Wat opvalt, zijn de ogen van Catharina; lang geleden keek ze ook zo. Ze haalt een plaid voor Lode en dekt hem toe.
'Je hebt je te druk gemaakt, daarnet in de schuur. Je denkt maar dat je alles kunt, bier drinken en gek doen met de jongens. Dan loop je tegen je grenzen aan, dat weet je toch? En daar moet ik dan een oplossing voor weten?' Haar stem klinkt moederlijk.

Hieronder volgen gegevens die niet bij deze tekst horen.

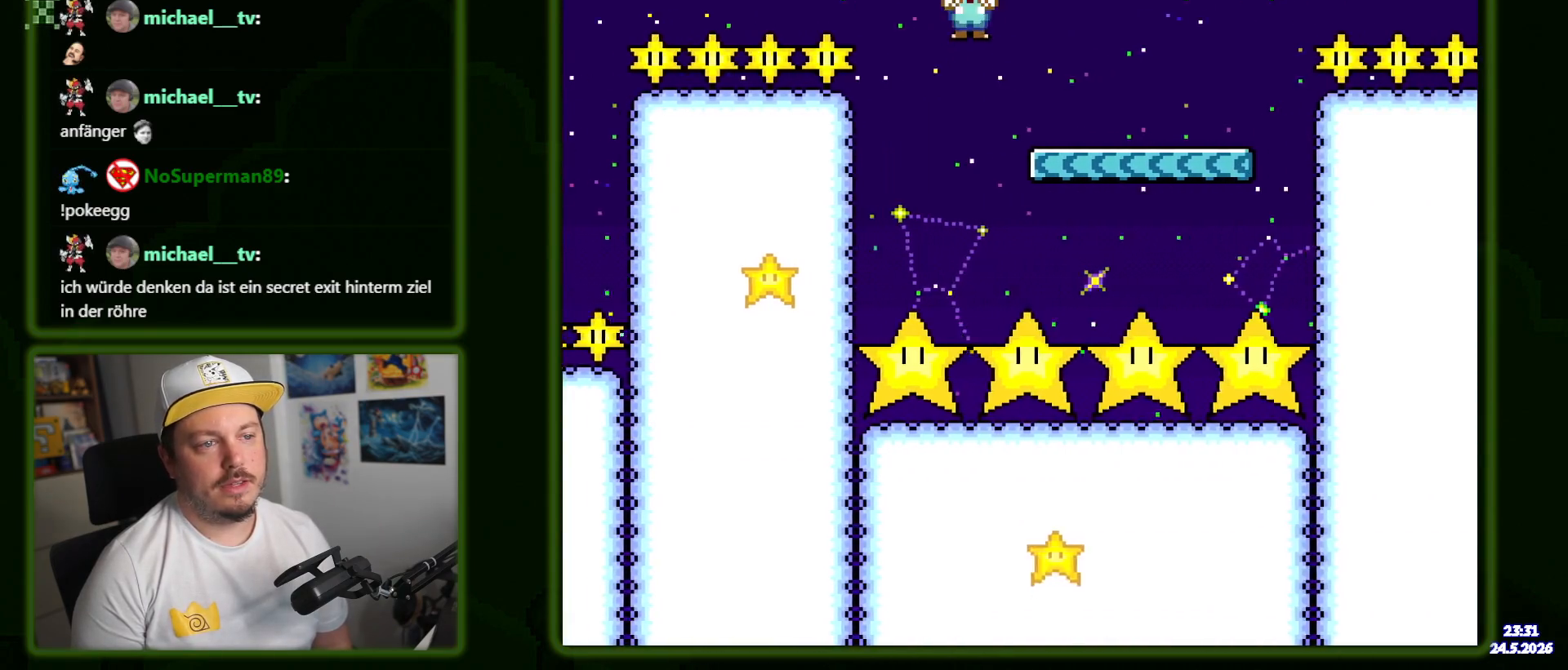
{"dt_ms": 500, "buttons": ["A", "X", "DPAD_RIGHT"], "events": [[367, "A", "down"]]}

'Het voelt nu anders,' zegt Lodewijk, zijn been betastend. 'Ik voel niet eens dat ik knijp.'
'Dan stop je met knijpen. Eerst rusten, warm worden en eten. Misschien is het gewoon de kou.'
Chiel gaat een luchtje scheppen, buiten, waar de ondergaande zon de hemel rood kleurt.
Morgen mooi weer, weet hij. Hij zou nu wel even in zijn eigen boomgaard willen lopen. Pollux vooruit jagen met een tennisbal en naast hem Effi.
Het is al zondag daar.

Hoofdstuk 9

Terwijl hij in de schuur de lege bierflesjes opruimt, gaat zijn mobiele telefoon. Hij loopt de schuur uit, de verbinding is hier niet best. Natuurlijk is het Effi – ze is vroeg op!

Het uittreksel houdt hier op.